## Required work
(A) Print the stretch of the reservoir fisheries passage from "There were several" through "Ceará's rural economy.".
(B) According to the reservoir fisheries passage, which three reservoirs were added during the project's second phase?
(C) Go on with the reservoir fisheries passage from the point where it stops.

──────── Text block

As part of a larger project of technical co-operation between the governments of Brazil and Germany in artisanal fisheries development in Brazil's north-east and north, the ‘Reservoir Fisheries Management Project in Ceará State - PAPEC’ was established in 1990. It is being implemented by IBAMA on the Brazilian side, and by GOPA-Consultants, on behalf of the German Agency for Technical Co-operation - GTZ, on the German side. Project activities started at two reservoirs, Caxitoré and Pentecoste; during the project's second phase (1996–1998), three more reservoirs, that is, General Sampaio, Tejussuoca and Frios, were added (Fig. 1). Thus, all public reservoirs of the Curu River watershed are within PAPEC's area of operation.

There were several reasons for the choice of Ceará as the location of the project: mainly the existence of fisheries research infrastructure, though now in decline, and the interest shown by IBAMA's office at state level, which had already initiated a number of activities promoting reservoir fisheries development. The most important reason, however, was the importance of reservoirs for Ceará's rural economy.

────────────────
──────── Dataset rows

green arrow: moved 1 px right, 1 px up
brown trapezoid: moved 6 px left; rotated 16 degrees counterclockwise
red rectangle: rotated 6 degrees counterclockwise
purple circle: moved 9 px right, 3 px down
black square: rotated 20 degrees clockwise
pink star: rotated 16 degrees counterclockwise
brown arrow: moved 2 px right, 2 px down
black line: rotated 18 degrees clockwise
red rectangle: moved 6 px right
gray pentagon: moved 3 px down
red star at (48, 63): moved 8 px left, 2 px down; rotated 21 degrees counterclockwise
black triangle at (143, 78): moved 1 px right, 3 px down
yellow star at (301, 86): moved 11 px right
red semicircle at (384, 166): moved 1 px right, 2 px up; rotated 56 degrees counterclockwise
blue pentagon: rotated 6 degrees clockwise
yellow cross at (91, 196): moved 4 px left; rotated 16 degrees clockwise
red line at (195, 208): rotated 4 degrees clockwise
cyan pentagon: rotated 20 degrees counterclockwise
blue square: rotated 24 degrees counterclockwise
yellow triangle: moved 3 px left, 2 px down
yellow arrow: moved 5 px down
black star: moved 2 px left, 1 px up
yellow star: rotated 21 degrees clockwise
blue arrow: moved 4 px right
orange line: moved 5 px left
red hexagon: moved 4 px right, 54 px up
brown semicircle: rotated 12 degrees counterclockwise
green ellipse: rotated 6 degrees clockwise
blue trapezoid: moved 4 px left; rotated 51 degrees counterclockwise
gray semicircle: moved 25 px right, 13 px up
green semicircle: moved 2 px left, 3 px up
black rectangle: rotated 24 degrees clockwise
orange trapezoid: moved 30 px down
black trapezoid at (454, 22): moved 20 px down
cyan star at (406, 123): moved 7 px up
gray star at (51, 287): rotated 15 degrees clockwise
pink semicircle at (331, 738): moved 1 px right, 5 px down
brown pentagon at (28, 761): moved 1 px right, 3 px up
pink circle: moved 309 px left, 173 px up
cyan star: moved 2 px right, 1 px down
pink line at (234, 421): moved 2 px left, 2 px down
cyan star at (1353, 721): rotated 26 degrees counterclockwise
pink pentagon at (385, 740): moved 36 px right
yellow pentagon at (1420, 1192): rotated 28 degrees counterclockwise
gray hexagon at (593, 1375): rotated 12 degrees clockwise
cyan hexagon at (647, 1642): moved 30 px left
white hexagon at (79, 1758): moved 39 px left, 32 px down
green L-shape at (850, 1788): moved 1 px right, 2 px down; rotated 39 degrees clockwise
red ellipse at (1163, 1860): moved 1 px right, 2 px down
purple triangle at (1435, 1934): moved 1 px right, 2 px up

────────────────

## Answers to each task
(A)
There were several reasons for the choice of Ceará as the location of the project: mainly the existence of fisheries research infrastructure, though now in decline, and the interest shown by IBAMA's office at state level, which had already initiated a number of activities promoting reservoir fisheries development. The most important reason, however, was the importance of reservoirs for Ceará's rural economy.

(B) General Sampaio, Tejussuoca and Frios.

(C)
Ceará is one of the poorest states in the Brazilian north-east, with 93% of its area being semi-arid. At the same time it comprises more than half of all reservoirs in the north-east. Its 7500 public and private reservoirs (>5 ha) with a total waterspread of about 140,000 ha, have an estimated fisheries potential of 20,000 t/year. This is of considerable importance to rural communities, as fish represent one of the few sources of income during the long dry season. The potential of these reservoirs is still underdeveloped, largely due to poor fisheries management, coupled with an inadequate infrastructure for preserving and marketing the catch. Today's annual fish production from these water bodies is in the range of 10,000 t only (Christensen, 1996).

2.2 Objectives

Project objectives reflect experiences made during project implementation and a c hange in project concepts from technical to institutional development, and from predominantly fisheries-oriented to integrated natural resource management of and around reservoirs. Hence, while initially the objective was the ‘creation and development of basic elements for reservoir fisheries management’, project experience and practice led to 'a reformulation of this objective, which became ‘participatory and sustainable natural resources management of public reservoirs’.

Figure 1. Reservoirs of the Rio Curu Watershed.

Figure 1.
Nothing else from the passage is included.